Google and Verizon have done what the FCC has so far failed to do -- forge a meaningful compromise on net neutrality between the two sides -- said Ovum analyst Jan Dawson. Google and Verizon’s approach means “the FCC will now have to gather the key stakeholders together once again to confer on whether they find the deal acceptable, or whether a revised version might form the basis of an agreement,” Dawson said. “The FCC should latch onto this compromise as a key plank of its net neutrality strategy. With some tweaks, it may well turn out to be just the sort of compromise the FCC has been looking for.”

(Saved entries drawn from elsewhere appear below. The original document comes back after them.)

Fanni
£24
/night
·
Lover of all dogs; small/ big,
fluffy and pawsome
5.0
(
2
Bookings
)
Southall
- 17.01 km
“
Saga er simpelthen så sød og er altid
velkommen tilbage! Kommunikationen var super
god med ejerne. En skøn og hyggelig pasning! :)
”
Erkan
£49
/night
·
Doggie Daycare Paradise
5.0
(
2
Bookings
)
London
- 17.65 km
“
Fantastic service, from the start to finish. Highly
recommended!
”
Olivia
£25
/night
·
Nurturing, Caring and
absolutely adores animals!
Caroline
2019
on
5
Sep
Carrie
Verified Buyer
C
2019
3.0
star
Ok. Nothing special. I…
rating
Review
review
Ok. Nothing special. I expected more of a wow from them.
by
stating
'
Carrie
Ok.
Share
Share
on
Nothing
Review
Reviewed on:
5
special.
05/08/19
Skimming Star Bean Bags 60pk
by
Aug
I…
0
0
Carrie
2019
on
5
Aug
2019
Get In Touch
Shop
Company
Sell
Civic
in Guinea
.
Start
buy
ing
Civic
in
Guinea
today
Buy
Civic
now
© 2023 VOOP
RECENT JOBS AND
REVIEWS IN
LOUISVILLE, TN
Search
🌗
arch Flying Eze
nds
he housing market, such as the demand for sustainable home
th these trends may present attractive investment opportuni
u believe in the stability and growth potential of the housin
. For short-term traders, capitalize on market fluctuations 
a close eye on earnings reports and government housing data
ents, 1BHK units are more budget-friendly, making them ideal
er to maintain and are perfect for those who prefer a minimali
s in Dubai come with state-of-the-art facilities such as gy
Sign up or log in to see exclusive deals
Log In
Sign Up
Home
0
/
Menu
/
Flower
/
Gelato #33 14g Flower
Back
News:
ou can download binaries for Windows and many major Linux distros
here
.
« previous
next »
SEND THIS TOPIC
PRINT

"The intent of the Verizon-Google proposal was likely to force progress and its design is to drive progress towards the agreement provisions,” said Rob Enderle with the Enderle Group. The possible short term impact is that it establishes Verizon and Google as major players and assures them a seat at the table and sets their conditions for easy agreement, he said. However there is a risk that the FCC will see what the companies have done as a threat and move against the proposal.

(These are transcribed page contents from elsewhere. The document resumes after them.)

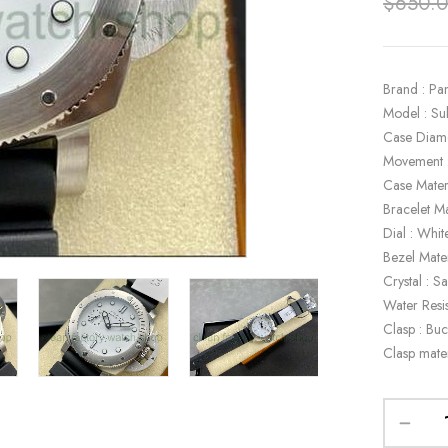
$
650.
Brand : Pa
Model : S
Case Diam
Movement 
Case Materi
Bracelet Ma
Dial : Whit
Bezel Mater
Crystal : S
Water Resi
Clasp : Buc
Clasp mater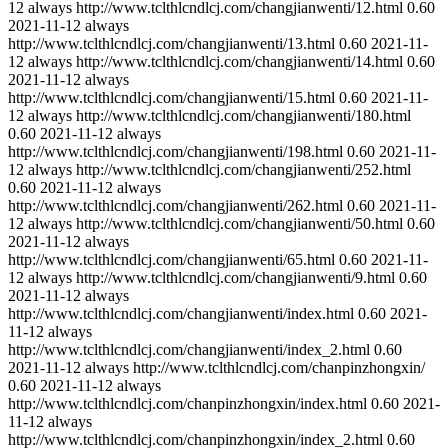
12
always
http://www.tclthlcndlcj.com/changjianwenti/12.html
0.60
2021-11-12
always
http://www.tclthlcndlcj.com/changjianwenti/13.html
0.60
2021-11-
12
always
http://www.tclthlcndlcj.com/changjianwenti/14.html
0.60
2021-11-12
always
http://www.tclthlcndlcj.com/changjianwenti/15.html
0.60
2021-11-
12
always
http://www.tclthlcndlcj.com/changjianwenti/180.html
0.60
2021-11-12
always
http://www.tclthlcndlcj.com/changjianwenti/198.html
0.60
2021-11-
12
always
http://www.tclthlcndlcj.com/changjianwenti/252.html
0.60
2021-11-12
always
http://www.tclthlcndlcj.com/changjianwenti/262.html
0.60
2021-11-
12
always
http://www.tclthlcndlcj.com/changjianwenti/50.html
0.60
2021-11-12
always
http://www.tclthlcndlcj.com/changjianwenti/65.html
0.60
2021-11-
12
always
http://www.tclthlcndlcj.com/changjianwenti/9.html
0.60
2021-11-12
always
http://www.tclthlcndlcj.com/changjianwenti/index.html
0.60
2021-
11-12
always
http://www.tclthlcndlcj.com/changjianwenti/index_2.html
0.60
2021-11-12
always
http://www.tclthlcndlcj.com/chanpinzhongxin/
0.60
2021-11-12
always
http://www.tclthlcndlcj.com/chanpinzhongxin/index.html
0.60
2021-
11-12
always
http://www.tclthlcndlcj.com/chanpinzhongxin/index_2.html
0.60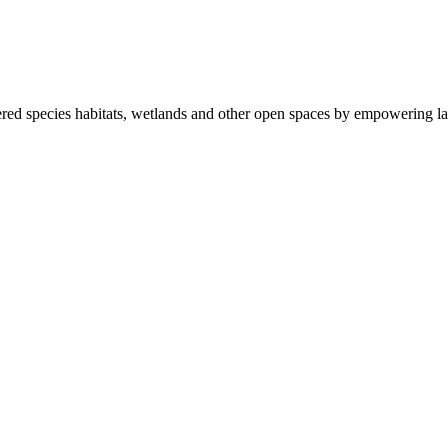
ered species habitats, wetlands and other open spaces by empowering la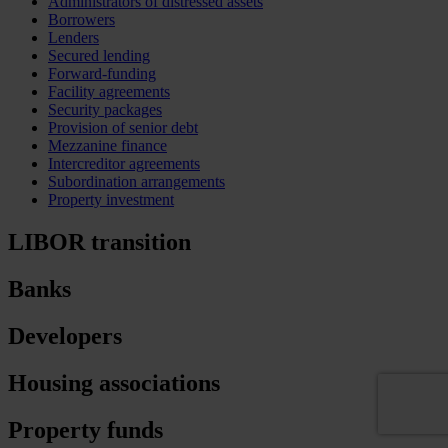
Administrators of distressed assets
Borrowers
Lenders
Secured lending
Forward-funding
Facility agreements
Security packages
Provision of senior debt
Mezzanine finance
Intercreditor agreements
Subordination arrangements
Property investment
LIBOR transition
Banks
Developers
Housing associations
Property funds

The most controversial part of the Google-Verizon agreement is the exclusion of both wireless networks and new broadband services from net neutrality requirements, said Carl Howe of Yankee Group. But he believes the proposal’s principles wouldn’t have any negative effect on investment. While wireless is a somewhat competitive market, “variances in coverage render much of that competition moot,” he said. Excluding wireless operators from net neutrality requirements simply allows non-competitive practices like handset exclusivity to extend into the media world, he said.